*WHAT THIS TASK INVOLVES*
In the listing below, number each line as a list, from the line containing "2024-12-31: median 5, box" down to the line containing "Which series changed the most between июнь", both included. Leave out blank lines.

*MATERIALS PROVIDED*
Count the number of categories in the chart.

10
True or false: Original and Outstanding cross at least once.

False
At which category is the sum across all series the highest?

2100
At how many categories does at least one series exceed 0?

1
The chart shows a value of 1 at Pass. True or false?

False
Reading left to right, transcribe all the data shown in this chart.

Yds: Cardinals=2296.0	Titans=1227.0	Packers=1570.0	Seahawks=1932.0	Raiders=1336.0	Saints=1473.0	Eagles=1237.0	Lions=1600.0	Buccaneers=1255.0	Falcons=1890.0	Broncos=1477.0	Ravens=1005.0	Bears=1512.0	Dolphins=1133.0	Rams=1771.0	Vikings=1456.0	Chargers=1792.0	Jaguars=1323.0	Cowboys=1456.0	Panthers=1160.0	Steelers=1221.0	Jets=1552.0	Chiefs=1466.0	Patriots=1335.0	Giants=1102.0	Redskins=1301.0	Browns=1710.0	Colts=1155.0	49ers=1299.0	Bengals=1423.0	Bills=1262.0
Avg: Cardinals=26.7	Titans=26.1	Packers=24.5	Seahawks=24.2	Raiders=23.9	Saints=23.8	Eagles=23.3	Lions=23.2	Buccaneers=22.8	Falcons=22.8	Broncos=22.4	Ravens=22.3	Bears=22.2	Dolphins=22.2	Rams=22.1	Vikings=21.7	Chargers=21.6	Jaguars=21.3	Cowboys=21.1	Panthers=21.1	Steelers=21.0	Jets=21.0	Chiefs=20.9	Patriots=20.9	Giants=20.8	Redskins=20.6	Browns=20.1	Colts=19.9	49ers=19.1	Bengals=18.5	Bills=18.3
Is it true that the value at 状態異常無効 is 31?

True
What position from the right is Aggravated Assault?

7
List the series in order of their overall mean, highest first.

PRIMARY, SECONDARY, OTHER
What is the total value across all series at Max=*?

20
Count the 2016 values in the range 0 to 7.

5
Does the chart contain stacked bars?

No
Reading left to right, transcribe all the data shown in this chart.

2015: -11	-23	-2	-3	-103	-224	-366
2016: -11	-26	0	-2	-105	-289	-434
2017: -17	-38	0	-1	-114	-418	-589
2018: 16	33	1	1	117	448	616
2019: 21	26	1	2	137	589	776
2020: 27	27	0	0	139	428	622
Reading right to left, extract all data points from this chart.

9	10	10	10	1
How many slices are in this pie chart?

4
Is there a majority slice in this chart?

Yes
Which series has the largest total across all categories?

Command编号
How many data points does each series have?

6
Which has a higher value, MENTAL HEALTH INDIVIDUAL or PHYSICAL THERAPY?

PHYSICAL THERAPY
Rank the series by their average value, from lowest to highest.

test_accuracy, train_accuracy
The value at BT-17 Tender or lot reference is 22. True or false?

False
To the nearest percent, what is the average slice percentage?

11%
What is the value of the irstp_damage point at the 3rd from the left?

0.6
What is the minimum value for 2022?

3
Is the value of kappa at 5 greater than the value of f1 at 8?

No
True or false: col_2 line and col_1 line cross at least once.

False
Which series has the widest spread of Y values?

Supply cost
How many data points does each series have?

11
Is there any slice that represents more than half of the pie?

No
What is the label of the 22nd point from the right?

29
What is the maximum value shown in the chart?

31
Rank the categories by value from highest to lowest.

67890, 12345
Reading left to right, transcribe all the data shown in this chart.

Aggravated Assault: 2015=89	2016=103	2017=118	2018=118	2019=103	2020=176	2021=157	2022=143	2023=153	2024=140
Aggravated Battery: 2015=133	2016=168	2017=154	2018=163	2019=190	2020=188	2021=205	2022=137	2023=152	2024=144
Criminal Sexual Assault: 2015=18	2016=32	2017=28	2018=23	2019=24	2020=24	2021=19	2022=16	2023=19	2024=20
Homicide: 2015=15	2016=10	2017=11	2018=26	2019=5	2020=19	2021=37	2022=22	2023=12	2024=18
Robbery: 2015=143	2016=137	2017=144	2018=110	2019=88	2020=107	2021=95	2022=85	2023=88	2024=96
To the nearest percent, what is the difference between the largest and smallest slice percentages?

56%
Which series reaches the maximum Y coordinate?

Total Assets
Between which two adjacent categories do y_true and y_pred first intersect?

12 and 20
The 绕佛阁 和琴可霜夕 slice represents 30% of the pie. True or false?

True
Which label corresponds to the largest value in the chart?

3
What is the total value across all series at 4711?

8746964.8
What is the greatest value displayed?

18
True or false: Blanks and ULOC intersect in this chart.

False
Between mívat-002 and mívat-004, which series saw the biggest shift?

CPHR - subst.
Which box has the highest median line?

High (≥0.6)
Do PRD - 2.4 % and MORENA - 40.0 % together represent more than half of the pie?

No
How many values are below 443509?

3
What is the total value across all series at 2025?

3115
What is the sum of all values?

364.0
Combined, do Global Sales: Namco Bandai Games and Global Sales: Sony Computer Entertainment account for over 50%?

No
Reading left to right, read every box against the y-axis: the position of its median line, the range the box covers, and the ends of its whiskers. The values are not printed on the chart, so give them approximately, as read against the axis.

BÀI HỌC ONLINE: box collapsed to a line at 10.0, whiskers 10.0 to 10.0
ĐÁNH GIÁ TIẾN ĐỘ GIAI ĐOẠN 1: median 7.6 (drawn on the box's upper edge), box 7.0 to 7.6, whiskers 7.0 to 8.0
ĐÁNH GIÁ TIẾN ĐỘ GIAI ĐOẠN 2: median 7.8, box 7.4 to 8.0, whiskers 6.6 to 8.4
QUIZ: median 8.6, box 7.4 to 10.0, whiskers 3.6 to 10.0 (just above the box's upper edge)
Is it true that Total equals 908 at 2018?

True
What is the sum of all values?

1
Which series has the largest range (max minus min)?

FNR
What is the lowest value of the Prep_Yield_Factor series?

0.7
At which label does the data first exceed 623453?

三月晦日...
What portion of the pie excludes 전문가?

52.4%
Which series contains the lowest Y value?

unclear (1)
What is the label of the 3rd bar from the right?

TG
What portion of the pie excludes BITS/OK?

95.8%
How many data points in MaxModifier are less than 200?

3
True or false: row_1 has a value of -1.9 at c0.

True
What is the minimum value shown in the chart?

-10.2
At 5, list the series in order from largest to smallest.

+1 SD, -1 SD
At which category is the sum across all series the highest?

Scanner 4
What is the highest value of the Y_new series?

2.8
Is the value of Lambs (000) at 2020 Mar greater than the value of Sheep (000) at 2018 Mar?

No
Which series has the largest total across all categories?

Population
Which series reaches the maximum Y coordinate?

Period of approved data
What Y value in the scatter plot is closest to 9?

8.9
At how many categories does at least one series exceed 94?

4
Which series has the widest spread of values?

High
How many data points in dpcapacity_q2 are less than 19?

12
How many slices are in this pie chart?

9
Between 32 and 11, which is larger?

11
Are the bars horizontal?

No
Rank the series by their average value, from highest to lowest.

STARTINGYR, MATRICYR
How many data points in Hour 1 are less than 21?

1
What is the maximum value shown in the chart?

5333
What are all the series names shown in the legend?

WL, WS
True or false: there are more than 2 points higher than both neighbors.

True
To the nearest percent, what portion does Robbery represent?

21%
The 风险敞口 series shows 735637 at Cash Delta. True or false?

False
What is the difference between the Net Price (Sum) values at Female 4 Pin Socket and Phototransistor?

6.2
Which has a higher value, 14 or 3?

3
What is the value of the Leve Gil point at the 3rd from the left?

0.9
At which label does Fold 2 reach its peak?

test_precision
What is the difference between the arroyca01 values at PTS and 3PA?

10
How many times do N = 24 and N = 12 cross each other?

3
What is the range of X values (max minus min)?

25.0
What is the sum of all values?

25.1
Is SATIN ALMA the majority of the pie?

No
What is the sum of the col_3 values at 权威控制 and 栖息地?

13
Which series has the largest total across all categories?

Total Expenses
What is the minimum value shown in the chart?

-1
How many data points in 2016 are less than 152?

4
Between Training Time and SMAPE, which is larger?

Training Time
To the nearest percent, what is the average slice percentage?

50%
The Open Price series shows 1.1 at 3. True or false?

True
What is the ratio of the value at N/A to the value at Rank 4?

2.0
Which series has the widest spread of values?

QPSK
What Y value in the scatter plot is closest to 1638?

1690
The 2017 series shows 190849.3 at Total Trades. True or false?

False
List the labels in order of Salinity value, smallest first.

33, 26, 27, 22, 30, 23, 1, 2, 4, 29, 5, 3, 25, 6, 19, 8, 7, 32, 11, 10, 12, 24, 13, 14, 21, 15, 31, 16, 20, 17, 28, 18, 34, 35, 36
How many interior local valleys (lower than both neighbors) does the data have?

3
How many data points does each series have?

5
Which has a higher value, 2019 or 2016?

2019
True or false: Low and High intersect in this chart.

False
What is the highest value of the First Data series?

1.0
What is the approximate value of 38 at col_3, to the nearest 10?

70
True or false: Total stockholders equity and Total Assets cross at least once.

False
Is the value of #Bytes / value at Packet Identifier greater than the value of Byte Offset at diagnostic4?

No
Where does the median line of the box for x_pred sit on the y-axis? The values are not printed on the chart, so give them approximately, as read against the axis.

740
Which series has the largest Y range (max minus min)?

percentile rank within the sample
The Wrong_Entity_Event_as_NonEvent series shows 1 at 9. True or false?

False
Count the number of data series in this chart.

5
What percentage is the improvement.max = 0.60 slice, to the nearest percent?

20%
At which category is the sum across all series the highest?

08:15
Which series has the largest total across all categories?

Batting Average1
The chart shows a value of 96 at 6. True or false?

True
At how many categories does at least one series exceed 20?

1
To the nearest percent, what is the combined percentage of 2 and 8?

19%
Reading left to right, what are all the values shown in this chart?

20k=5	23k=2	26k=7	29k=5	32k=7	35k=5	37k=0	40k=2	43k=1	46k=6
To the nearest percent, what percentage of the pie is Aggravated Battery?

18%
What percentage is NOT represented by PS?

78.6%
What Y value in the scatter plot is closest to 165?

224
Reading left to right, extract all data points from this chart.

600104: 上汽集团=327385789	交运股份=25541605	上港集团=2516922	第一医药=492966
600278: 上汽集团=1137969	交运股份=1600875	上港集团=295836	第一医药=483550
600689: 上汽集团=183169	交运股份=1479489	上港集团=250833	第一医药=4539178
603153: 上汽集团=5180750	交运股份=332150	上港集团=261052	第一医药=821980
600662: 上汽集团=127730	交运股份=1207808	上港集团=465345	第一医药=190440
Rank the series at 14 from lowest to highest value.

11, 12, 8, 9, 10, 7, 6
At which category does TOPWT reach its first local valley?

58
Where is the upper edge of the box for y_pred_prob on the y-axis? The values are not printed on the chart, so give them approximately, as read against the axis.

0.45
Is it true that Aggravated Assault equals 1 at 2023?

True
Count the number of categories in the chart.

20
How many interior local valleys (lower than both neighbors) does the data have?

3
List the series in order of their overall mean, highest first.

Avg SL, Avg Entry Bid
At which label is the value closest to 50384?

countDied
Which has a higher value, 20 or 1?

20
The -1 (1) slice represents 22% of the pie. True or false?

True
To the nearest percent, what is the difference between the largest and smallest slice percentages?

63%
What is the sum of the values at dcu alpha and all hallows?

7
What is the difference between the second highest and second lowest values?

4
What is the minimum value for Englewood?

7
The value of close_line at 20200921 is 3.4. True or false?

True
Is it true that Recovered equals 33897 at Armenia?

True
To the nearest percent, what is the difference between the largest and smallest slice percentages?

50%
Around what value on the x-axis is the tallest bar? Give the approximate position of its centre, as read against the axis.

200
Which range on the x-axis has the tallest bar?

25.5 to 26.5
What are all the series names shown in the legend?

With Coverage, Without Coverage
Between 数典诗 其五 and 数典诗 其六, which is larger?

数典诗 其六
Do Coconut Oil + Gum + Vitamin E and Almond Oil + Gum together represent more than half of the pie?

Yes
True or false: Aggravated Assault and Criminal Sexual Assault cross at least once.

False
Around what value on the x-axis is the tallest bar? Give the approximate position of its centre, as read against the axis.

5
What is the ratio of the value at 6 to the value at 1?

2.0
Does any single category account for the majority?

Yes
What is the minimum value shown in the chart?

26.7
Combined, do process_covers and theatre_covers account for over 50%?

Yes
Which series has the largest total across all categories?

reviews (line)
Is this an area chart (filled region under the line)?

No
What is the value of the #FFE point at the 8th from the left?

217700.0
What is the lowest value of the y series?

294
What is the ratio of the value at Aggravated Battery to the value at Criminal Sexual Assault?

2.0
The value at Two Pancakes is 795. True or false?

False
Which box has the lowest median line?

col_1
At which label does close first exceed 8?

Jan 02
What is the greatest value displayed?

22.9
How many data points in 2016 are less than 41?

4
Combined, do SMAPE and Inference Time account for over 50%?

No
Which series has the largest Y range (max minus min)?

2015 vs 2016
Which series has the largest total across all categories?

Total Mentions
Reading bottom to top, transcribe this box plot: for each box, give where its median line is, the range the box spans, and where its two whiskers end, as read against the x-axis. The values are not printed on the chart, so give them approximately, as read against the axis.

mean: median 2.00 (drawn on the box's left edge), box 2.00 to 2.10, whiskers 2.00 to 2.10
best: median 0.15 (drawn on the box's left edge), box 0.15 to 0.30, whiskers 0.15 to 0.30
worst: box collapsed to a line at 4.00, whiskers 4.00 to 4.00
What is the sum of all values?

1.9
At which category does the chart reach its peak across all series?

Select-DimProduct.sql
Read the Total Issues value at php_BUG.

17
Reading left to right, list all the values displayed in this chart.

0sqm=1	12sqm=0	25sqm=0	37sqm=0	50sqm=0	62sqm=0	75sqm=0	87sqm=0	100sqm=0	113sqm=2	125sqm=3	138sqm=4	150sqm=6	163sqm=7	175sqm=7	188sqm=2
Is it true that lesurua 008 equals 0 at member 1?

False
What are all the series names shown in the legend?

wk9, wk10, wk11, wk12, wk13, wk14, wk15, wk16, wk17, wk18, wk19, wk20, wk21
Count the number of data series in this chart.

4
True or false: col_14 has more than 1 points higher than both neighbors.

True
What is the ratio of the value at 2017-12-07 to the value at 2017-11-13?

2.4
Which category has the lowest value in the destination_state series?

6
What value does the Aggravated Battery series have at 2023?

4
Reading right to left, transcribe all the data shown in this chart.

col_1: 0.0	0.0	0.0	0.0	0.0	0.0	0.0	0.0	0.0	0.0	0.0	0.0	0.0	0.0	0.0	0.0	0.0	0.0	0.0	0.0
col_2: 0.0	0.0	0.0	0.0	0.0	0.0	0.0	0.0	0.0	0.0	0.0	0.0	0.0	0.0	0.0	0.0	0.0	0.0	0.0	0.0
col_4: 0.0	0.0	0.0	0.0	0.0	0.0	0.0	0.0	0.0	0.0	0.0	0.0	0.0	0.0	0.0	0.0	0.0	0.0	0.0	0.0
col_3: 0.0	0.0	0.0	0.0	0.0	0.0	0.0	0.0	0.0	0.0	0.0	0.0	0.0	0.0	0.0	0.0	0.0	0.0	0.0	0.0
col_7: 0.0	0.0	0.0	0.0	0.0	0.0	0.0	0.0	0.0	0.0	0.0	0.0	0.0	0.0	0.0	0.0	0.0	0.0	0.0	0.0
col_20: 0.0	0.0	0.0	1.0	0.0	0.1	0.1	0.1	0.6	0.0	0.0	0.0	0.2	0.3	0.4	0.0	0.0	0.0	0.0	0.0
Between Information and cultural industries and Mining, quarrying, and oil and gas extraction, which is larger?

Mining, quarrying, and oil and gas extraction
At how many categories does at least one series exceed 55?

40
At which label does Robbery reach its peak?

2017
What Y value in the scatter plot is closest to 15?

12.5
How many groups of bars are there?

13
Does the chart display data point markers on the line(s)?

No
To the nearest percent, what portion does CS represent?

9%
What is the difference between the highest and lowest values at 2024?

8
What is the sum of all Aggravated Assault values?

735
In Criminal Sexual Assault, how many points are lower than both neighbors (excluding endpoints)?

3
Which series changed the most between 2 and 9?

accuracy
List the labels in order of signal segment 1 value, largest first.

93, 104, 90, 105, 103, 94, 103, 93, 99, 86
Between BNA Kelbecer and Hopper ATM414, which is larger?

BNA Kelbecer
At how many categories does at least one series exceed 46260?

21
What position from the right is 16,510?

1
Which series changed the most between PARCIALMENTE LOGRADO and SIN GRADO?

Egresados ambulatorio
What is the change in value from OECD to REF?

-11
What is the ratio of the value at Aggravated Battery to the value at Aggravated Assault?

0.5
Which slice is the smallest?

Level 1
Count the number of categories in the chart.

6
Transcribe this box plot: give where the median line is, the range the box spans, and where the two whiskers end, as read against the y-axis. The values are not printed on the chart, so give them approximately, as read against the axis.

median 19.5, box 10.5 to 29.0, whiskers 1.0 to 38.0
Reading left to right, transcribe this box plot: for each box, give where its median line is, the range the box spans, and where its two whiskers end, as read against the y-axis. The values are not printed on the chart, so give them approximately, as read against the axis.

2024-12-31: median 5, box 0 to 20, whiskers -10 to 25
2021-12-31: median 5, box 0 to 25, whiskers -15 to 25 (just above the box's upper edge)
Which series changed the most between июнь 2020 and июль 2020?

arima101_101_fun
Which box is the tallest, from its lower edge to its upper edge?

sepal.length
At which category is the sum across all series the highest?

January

*ANSWER BOX*
1. 2024-12-31: median 5, box 0 to 20, whiskers -10 to 25
2. 2021-12-31: median 5, box 0 to 25, whiskers -15 to 25 (just above the box's upper edge)
3. Which series changed the most between июнь 2020 and июль 2020?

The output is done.